Instructions for the task =>
Could the records below please be retyped exactly, with their pictures left out?

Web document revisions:
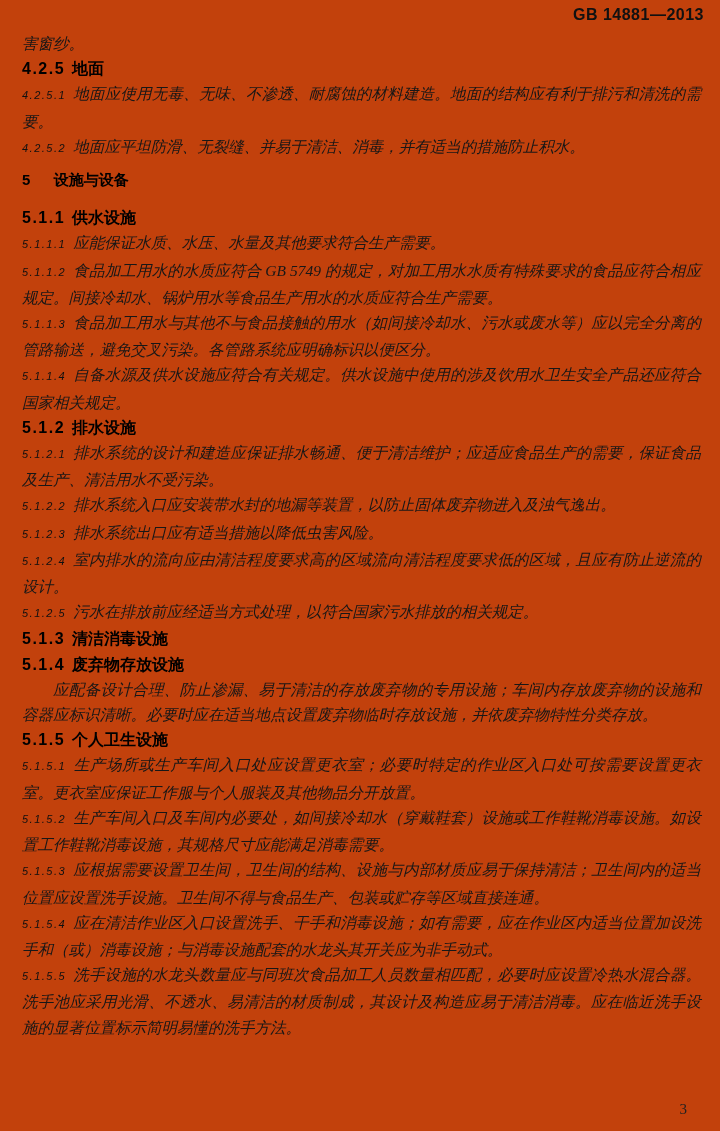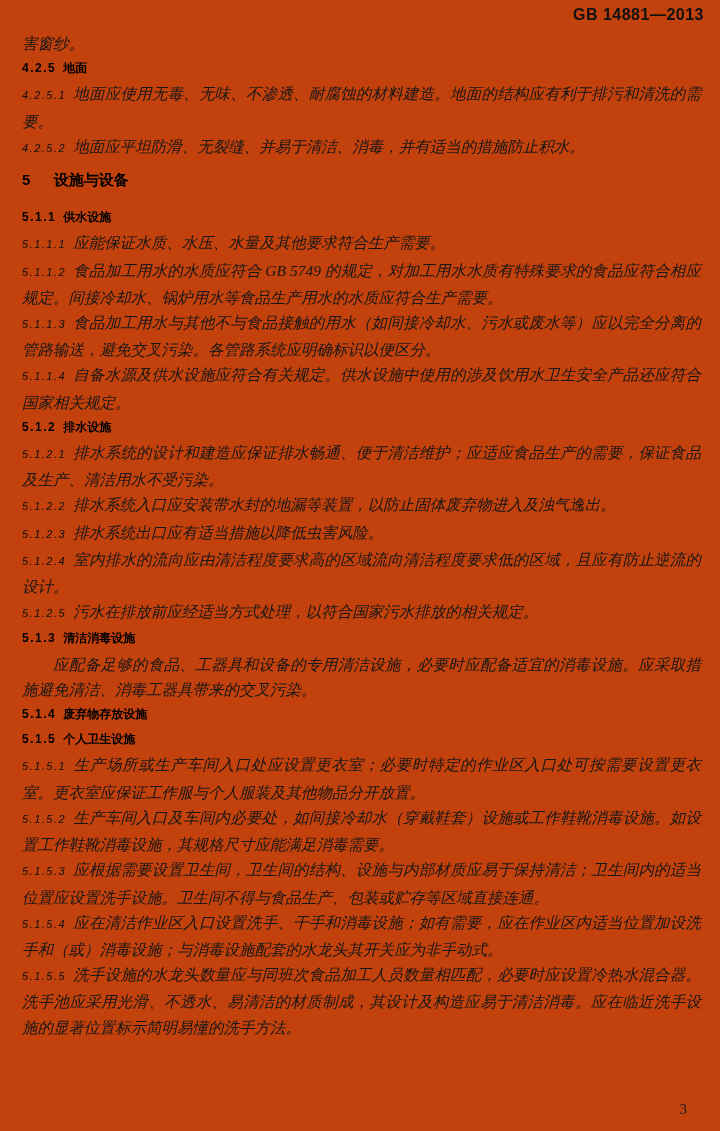--- a/index.html
+++ b/index.html
@@ -56,21 +56,21 @@
     font-size: 11px;
     letter-spacing: 1.5px;
     margin-right: 7px;
     color: #101010;
     white-space: nowrap;
   }
   .heading {
     margin: 0;
     font-family: "Liberation Sans", sans-serif;
     font-weight: 700;
-    font-size: 12px;
+    font-size: 16px;
     line-height: 25.2px;
     color: #000;
     text-align: left;
   }
   .heading .hnum {
     letter-spacing: 1.5px;
     margin-right: 7px;
     white-space: nowrap;
   }
   .heading.chapter {
@@ -115,22 +115,22 @@
       <p class="body"><span class="cnum">5.1.1.2</span><span class="ctext">食品加工用水的水质应符合 GB 5749 的规定，对加工用水水质有特殊要求的食品应符合相应规定。间接冷却水、锅炉用水等食品生产用水的水质应符合生产需要。</span></p>
       <p class="body"><span class="cnum">5.1.1.3</span><span class="ctext">食品加工用水与其他不与食品接触的用水（如间接冷却水、污水或废水等）应以完全分离的管路输送，避免交叉污染。各管路系统应明确标识以便区分。</span></p>
       <p class="body"><span class="cnum">5.1.1.4</span><span class="ctext">自备水源及供水设施应符合有关规定。供水设施中使用的涉及饮用水卫生安全产品还应符合国家相关规定。</span></p>
       <h4 class="heading heading3"><span class="hnum">5.1.2</span><span class="htitle">排水设施</span></h4>
       <p class="body"><span class="cnum">5.1.2.1</span><span class="ctext">排水系统的设计和建造应保证排水畅通、便于清洁维护；应适应食品生产的需要，保证食品及生产、清洁用水不受污染。</span></p>
       <p class="body"><span class="cnum">5.1.2.2</span><span class="ctext">排水系统入口应安装带水封的地漏等装置，以防止固体废弃物进入及浊气逸出。</span></p>
       <p class="body"><span class="cnum">5.1.2.3</span><span class="ctext">排水系统出口应有适当措施以降低虫害风险。</span></p>
       <p class="body"><span class="cnum">5.1.2.4</span><span class="ctext">室内排水的流向应由清洁程度要求高的区域流向清洁程度要求低的区域，且应有防止逆流的设计。</span></p>
       <p class="body"><span class="cnum">5.1.2.5</span><span class="ctext">污水在排放前应经适当方式处理，以符合国家污水排放的相关规定。</span></p>
       <h4 class="heading heading3"><span class="hnum">5.1.3</span><span class="htitle">清洁消毒设施</span></h4>
-      <p class="body indent"><span class="ctext">应配备足够的食品、工器具和设备的专用清洁设施，必要时应配备适宜的消毒设施。应采取措施避免清洁、消毒工器具带来的交叉污染。</span></p>
       <h4 class="heading heading3"><span class="hnum">5.1.4</span><span class="htitle">废弃物存放设施</span></h4>
+      <p class="body indent"><span class="ctext">应配备设计合理、防止渗漏、易于清洁的存放废弃物的专用设施；车间内存放废弃物的设施和容器应标识清晰。必要时应在适当地点设置废弃物临时存放设施，并依废弃物特性分类存放。</span></p>
       <h4 class="heading heading3"><span class="hnum">5.1.5</span><span class="htitle">个人卫生设施</span></h4>
       <p class="body"><span class="cnum">5.1.5.1</span><span class="ctext">生产场所或生产车间入口处应设置更衣室；必要时特定的作业区入口处可按需要设置更衣室。更衣室应保证工作服与个人服装及其他物品分开放置。</span></p>
       <p class="body"><span class="cnum">5.1.5.2</span><span class="ctext">生产车间入口及车间内必要处，如间接冷却水（穿戴鞋套）设施或工作鞋靴消毒设施。如设置工作鞋靴消毒设施，其规格尺寸应能满足消毒需要。</span></p>
       <p class="body"><span class="cnum">5.1.5.3</span><span class="ctext">应根据需要设置卫生间，卫生间的结构、设施与内部材质应易于保持清洁；卫生间内的适当位置应设置洗手设施。卫生间不得与食品生产、包装或贮存等区域直接连通。</span></p>
       <p class="body"><span class="cnum">5.1.5.4</span><span class="ctext">应在清洁作业区入口设置洗手、干手和消毒设施；如有需要，应在作业区内适当位置加设洗手和（或）消毒设施；与消毒设施配套的水龙头其开关应为非手动式。</span></p>
       <p class="body"><span class="cnum">5.1.5.5</span><span class="ctext">洗手设施的水龙头数量应与同班次食品加工人员数量相匹配，必要时应设置冷热水混合器。洗手池应采用光滑、不透水、易清洁的材质制成，其设计及构造应易于清洁消毒。应在临近洗手设施的显著位置标示简明易懂的洗手方法。</span></p>
     </div>
 
   <div class="page-footer">
     <span class="page-num">3</span>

Your solution =>
--- a/index.html
+++ b/index.html
@@ -56,21 +56,21 @@
     font-size: 11px;
     letter-spacing: 1.5px;
     margin-right: 7px;
     color: #101010;
     white-space: nowrap;
   }
   .heading {
     margin: 0;
     font-family: "Liberation Sans", sans-serif;
     font-weight: 700;
-    font-size: 12px;
+    font-size: 16px;
     line-height: 25.2px;
     color: #000;
     text-align: left;
   }
   .heading .hnum {
     letter-spacing: 1.5px;
     margin-right: 7px;
     white-space: nowrap;
   }
   .heading.chapter {
@@ -115,22 +115,22 @@
       <p class="body"><span class="cnum">5.1.1.2</span><span class="ctext">食品加工用水的水质应符合 GB 5749 的规定，对加工用水水质有特殊要求的食品应符合相应规定。间接冷却水、锅炉用水等食品生产用水的水质应符合生产需要。</span></p>
       <p class="body"><span class="cnum">5.1.1.3</span><span class="ctext">食品加工用水与其他不与食品接触的用水（如间接冷却水、污水或废水等）应以完全分离的管路输送，避免交叉污染。各管路系统应明确标识以便区分。</span></p>
       <p class="body"><span class="cnum">5.1.1.4</span><span class="ctext">自备水源及供水设施应符合有关规定。供水设施中使用的涉及饮用水卫生安全产品还应符合国家相关规定。</span></p>
       <h4 class="heading heading3"><span class="hnum">5.1.2</span><span class="htitle">排水设施</span></h4>
       <p class="body"><span class="cnum">5.1.2.1</span><span class="ctext">排水系统的设计和建造应保证排水畅通、便于清洁维护；应适应食品生产的需要，保证食品及生产、清洁用水不受污染。</span></p>
       <p class="body"><span class="cnum">5.1.2.2</span><span class="ctext">排水系统入口应安装带水封的地漏等装置，以防止固体废弃物进入及浊气逸出。</span></p>
       <p class="body"><span class="cnum">5.1.2.3</span><span class="ctext">排水系统出口应有适当措施以降低虫害风险。</span></p>
       <p class="body"><span class="cnum">5.1.2.4</span><span class="ctext">室内排水的流向应由清洁程度要求高的区域流向清洁程度要求低的区域，且应有防止逆流的设计。</span></p>
       <p class="body"><span class="cnum">5.1.2.5</span><span class="ctext">污水在排放前应经适当方式处理，以符合国家污水排放的相关规定。</span></p>
       <h4 class="heading heading3"><span class="hnum">5.1.3</span><span class="htitle">清洁消毒设施</span></h4>
-      <p class="body indent"><span class="ctext">应配备足够的食品、工器具和设备的专用清洁设施，必要时应配备适宜的消毒设施。应采取措施避免清洁、消毒工器具带来的交叉污染。</span></p>
       <h4 class="heading heading3"><span class="hnum">5.1.4</span><span class="htitle">废弃物存放设施</span></h4>
+      <p class="body indent"><span class="ctext">应配备设计合理、防止渗漏、易于清洁的存放废弃物的专用设施；车间内存放废弃物的设施和容器应标识清晰。必要时应在适当地点设置废弃物临时存放设施，并依废弃物特性分类存放。</span></p>
       <h4 class="heading heading3"><span class="hnum">5.1.5</span><span class="htitle">个人卫生设施</span></h4>
       <p class="body"><span class="cnum">5.1.5.1</span><span class="ctext">生产场所或生产车间入口处应设置更衣室；必要时特定的作业区入口处可按需要设置更衣室。更衣室应保证工作服与个人服装及其他物品分开放置。</span></p>
       <p class="body"><span class="cnum">5.1.5.2</span><span class="ctext">生产车间入口及车间内必要处，如间接冷却水（穿戴鞋套）设施或工作鞋靴消毒设施。如设置工作鞋靴消毒设施，其规格尺寸应能满足消毒需要。</span></p>
       <p class="body"><span class="cnum">5.1.5.3</span><span class="ctext">应根据需要设置卫生间，卫生间的结构、设施与内部材质应易于保持清洁；卫生间内的适当位置应设置洗手设施。卫生间不得与食品生产、包装或贮存等区域直接连通。</span></p>
       <p class="body"><span class="cnum">5.1.5.4</span><span class="ctext">应在清洁作业区入口设置洗手、干手和消毒设施；如有需要，应在作业区内适当位置加设洗手和（或）消毒设施；与消毒设施配套的水龙头其开关应为非手动式。</span></p>
       <p class="body"><span class="cnum">5.1.5.5</span><span class="ctext">洗手设施的水龙头数量应与同班次食品加工人员数量相匹配，必要时应设置冷热水混合器。洗手池应采用光滑、不透水、易清洁的材质制成，其设计及构造应易于清洁消毒。应在临近洗手设施的显著位置标示简明易懂的洗手方法。</span></p>
     </div>
 
   <div class="page-footer">
     <span class="page-num">3</span>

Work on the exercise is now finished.